By Dennis Sadowski
As a kid, José Mora would travel around Puerto Rico with his father, a broker conducting business with countless customers across the U.S. territory.
Mora’s father introduced him to stamp collecting at age 12 and during the travels he got to meet interesting people and see various versions of everyday life while picking up a few stamps along the way.
Then an idea struck: Why not stop at the post offices in the towns and villages they visited and collect postmarks?
“I realized it was a good way to learn about geography and history,” Mora said of his interest in local postal markings Oct. 17 during the 63rd convention of the Post Mark Collectors Club at the National Postmark Museum on the grounds of Historic Lyme Village in Bellevue, an easy 32-mile drive from Elyria.
For Mora, 55, now of Berea, Kentucky, it was his first convention and first visit to the museum. A club member for 24 years, Mora came away impressed. With nearly 2 million postmarks, research resources, postal paraphernalia and photos of post offices, there’s a lot to see.
Mora’s collection includes hundreds of items from the U.S., Puerto Rico and Southeast Asia including Cambodia, where for 13 years he was a professor and chair of global affairs at the American University of Phnom Penh and a church missionary. He returned to the U.S. in May.
In Cambodia, he visited each of the country’s estimated 40 post offices to obtain a postmark. Almost every stop, he said, led to discoveries about events and people who create the story of humanity.

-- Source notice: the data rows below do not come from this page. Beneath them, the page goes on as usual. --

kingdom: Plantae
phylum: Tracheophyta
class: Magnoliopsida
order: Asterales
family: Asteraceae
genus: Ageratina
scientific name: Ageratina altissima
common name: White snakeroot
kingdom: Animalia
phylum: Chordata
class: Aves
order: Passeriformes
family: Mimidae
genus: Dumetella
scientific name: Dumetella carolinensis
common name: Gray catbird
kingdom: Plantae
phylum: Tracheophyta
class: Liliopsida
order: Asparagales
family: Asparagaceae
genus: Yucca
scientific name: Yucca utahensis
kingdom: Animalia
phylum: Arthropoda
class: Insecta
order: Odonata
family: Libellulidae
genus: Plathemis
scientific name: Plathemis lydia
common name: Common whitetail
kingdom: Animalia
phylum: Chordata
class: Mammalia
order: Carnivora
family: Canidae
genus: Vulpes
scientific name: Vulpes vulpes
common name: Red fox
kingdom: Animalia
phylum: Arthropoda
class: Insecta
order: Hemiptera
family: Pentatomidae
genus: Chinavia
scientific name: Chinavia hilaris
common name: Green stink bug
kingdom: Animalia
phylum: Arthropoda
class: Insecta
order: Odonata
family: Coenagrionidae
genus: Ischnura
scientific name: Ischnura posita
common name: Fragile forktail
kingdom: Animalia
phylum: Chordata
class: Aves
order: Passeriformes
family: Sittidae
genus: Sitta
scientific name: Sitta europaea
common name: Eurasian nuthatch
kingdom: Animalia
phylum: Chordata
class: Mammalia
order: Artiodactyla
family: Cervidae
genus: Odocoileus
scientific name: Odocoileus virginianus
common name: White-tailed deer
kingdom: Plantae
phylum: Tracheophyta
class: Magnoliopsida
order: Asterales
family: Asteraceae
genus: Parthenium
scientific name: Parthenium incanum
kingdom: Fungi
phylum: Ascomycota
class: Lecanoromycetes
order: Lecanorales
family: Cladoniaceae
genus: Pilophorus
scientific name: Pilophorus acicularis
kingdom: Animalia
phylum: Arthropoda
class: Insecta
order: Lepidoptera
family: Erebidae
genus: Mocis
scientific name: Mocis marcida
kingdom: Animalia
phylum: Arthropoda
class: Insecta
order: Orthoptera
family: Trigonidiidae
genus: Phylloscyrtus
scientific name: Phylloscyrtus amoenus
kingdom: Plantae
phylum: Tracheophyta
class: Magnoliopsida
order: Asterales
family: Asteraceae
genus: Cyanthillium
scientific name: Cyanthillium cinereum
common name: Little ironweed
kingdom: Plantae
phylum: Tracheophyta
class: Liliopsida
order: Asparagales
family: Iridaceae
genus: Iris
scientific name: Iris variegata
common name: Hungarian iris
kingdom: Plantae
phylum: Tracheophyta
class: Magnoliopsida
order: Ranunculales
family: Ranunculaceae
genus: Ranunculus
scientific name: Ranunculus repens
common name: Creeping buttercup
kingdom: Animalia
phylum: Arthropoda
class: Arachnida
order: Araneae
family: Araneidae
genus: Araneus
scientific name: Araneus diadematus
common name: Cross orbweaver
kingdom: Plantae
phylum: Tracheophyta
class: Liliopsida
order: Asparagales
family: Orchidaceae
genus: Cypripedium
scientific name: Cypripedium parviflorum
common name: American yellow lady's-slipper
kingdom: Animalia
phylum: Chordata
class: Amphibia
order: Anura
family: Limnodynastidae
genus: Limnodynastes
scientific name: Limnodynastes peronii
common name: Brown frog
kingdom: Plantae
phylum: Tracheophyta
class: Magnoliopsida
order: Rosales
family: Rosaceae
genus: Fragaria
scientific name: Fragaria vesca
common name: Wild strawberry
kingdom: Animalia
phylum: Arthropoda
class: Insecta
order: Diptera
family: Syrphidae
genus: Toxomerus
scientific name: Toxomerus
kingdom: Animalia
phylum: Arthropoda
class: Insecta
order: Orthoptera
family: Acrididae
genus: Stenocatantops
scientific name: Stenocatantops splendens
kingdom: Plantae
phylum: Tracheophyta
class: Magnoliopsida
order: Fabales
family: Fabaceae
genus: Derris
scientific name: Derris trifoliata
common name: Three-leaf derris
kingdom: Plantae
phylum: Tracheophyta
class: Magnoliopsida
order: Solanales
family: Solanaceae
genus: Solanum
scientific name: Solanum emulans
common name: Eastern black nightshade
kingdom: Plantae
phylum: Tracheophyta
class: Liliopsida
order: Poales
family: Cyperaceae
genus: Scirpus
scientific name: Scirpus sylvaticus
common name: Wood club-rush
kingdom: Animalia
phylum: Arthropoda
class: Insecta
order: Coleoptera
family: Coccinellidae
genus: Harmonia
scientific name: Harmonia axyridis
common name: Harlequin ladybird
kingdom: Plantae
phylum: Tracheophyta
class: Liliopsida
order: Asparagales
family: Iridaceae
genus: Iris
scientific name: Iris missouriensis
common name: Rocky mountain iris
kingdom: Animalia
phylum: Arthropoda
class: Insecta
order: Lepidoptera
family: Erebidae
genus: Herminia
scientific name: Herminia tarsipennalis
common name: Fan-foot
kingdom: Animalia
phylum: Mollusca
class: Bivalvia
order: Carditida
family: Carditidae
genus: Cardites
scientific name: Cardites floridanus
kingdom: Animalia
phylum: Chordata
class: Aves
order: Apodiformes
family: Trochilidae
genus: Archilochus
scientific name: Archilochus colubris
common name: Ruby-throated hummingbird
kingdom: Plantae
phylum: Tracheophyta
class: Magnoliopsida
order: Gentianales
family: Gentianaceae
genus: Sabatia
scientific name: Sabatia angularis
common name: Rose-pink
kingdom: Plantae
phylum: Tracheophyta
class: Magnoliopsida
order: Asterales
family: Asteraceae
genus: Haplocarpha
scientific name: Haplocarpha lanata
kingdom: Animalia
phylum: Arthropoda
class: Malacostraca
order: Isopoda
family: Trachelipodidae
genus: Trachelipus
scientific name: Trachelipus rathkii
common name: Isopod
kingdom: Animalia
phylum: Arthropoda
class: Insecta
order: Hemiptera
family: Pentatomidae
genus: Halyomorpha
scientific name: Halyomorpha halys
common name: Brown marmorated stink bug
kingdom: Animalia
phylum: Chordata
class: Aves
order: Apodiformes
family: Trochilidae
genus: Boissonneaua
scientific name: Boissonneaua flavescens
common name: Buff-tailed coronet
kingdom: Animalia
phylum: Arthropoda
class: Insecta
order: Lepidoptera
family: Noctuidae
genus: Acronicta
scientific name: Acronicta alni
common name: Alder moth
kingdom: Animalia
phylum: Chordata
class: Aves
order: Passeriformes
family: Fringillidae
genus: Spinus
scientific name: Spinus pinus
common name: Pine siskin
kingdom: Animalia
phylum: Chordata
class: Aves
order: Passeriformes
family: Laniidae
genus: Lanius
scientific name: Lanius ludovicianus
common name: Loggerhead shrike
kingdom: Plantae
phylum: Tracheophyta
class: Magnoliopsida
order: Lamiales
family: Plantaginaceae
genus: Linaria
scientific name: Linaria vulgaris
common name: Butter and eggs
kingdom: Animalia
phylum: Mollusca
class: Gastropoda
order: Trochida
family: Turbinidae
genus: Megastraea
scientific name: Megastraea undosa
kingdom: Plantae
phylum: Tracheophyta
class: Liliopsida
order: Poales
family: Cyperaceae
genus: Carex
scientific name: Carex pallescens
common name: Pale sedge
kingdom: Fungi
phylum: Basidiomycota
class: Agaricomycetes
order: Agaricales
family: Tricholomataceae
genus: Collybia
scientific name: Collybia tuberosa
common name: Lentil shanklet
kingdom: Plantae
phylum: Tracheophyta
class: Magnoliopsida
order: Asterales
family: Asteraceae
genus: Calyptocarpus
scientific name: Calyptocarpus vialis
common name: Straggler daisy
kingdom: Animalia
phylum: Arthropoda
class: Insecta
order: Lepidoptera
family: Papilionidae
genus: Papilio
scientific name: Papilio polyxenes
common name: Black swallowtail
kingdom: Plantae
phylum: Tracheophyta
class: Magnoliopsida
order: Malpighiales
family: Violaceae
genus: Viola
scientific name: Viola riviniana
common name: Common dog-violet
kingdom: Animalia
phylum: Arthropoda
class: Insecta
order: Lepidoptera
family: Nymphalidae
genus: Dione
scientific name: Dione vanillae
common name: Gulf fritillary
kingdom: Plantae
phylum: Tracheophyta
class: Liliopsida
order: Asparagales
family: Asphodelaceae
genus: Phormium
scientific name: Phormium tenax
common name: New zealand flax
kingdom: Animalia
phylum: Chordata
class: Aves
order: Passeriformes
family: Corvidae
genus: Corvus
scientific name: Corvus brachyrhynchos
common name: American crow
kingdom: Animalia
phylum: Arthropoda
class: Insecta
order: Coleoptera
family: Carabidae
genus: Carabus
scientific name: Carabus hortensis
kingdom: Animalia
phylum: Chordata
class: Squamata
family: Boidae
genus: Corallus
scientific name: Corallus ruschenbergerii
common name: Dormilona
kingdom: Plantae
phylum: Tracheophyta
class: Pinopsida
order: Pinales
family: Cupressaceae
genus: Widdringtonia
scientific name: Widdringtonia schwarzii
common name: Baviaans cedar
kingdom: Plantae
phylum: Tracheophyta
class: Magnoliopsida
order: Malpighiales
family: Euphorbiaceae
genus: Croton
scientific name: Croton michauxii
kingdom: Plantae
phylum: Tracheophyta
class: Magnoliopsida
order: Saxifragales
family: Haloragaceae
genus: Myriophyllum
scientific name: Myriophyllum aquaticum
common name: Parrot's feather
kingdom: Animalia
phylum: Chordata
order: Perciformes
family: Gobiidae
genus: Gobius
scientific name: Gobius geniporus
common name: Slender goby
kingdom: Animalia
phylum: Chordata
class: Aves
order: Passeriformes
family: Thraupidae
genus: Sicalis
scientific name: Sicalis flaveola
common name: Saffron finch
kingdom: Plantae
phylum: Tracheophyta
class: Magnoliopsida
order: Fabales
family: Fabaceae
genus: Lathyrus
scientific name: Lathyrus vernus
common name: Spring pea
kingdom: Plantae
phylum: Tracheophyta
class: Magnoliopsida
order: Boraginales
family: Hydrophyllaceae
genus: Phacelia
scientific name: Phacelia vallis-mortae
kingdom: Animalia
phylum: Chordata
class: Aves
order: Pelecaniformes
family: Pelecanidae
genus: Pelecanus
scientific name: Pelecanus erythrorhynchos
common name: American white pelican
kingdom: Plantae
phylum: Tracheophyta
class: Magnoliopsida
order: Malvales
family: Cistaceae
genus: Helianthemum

post offices to obtain postmarks. He estimates he has visited 12,000 post offices in the
U.S.
Convention attendee Evan Kalish, 38, of Queens, New York, holds the same fascination with postmarks. He was introduced to stamp collecting by his father, who began the hobby in the 1960s. On family vacations, Kalish and his father would stop at post offices to get a postmark. At first the young Kalish was hardly impressed.
“I found it completely uninteresting because I wanted to play mini-golf,” he said.
By 2008, when Kalish was in college, things changed. He began taking photos of post offices, and other buildings, to document architectural styles. It led him to obtain postmarks when he visited.
During the three months after college graduation Kalish traveled 13,000 miles and visited 250 post offices. “It grew on me,” he said of his collecting interest.
Now he plans road trips around post office locations. He uses large foldout roadmaps to plot trips, looking for backroads that pass through small towns where a post office is located. At home he has a map marked with pushpins to indicate where he has been.
Kalish estimated that he has visited more than 12,000 post offices in all 50 states, Puerto Rico and the U.S. Virgin Islands. On the trip to Bellevue Kalish made the rounds in central Pennsylvania to catch additional postal markings for his collection.
“The experiences I had at the post offices made it worthwhile,” said Kalish, the club’s webmaster. “I talked with longtime postmasters. They tell the history of the town. Also it’s the fact that I get to see different places and document a snapshot in time.”
The convention drew about 30 people from across the country. Most are longtime club members who attend the convention almost every year. Members traveled from Delaware, Florida, Missouri, North Carolina and elsewhere.
The gathering coincided with the semiannual museum work week during which members file postmarks alphabetically and chronologically by town and by state and even many counties.
Robert Slater, 75, of Millsboro, Delaware, is among those who try to attend the convention every year. Studying postmarks gives him a window into “a history of Americana.”
“Mail shows communications between Americans have been in the past and how they are now. These postmarks and pieces of mail are the history of that,” said Slater, who worked as a postal clerk on the aircraft carrier USS Independence while serving in Navy. He went on to work for the U.S. Postal Service for 37 years in Fairfax County, Virginia.
The postmark museum is open for tours during the afternoons of the first and third Wednesdays of each month. The Fire Lands Stamp Club meets at the museum the same evenings. Information about the club and the museum is online at www.postmarks.org.